This grazing bill is a disaster
IS A DISASTER
On May 25, New Mexico Sen. Pete Domenici introduced the Livestock Grazing Act (HCN, 6/12/95). The bill would overturn Interior Secretary Bruce Babbitt's Rangeland Reform proposal. The following is a letter to Sen. Domenici from longtime Arizona activist Steve Johnson.
Dear Sen. Domenici:
I am completely sincere in my belief that it is possible to allow livestock to graze much of our public lands, but your bill is not the way to go. If it should become law, the abuses it would codify would do more to move us toward a complete end to public livestock grazing than anything I have yet seen. SB 852 plays into the hands of the extremists who want to see all grazing of public lands stopped. Instead of stabilizing the livestock industry, it would do just the opposite.
You were quoted as saying that the BLM's new grazing regulations that would take effect Aug. 22 are "onerous." Please tell me exactly to what provisions you are referring. The Range Reform "94 process, in which thousands of ranchers, hunters, fishers, conservationists and other concerned citizens participated, gave everyone a place at the table. The final product, in my opinion, was a definite compromise toward the ranchers' positions.

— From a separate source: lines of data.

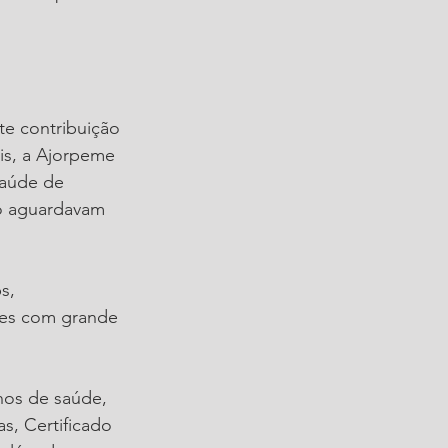
e contribuição 
is, a Ajorpeme 
Saúde de 
to aguardavam 
s, 
ntes com grande 
nos de saúde, 
s, Certificado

In contrast to the slow and agonizing democratic process of Westwide hearings on range reform, SB 852 leaves no room for the public. It would lock out the public, make cattle king, prevent public access to our own lands, and legalize lawless acts such as no penalties for failure to pay grazing fees.
According to statistics developed by the U.S. Department of Commerce, income from cattle and sheep in New Mexico is less than 1 percent of the total state income from all sources. Although your state is growing, cattle and sheep income is small and getting smaller, as it is all over the West. SB 852, by shielding a very few ranchers from economic and ecological reality, prevents them from improving their operations so that they can survive.
In my opinion, SB 852 furnishes public land ranchers with a bucket of sand in which to hide their heads, while they foolishly hope what they refuse to recognize will go away.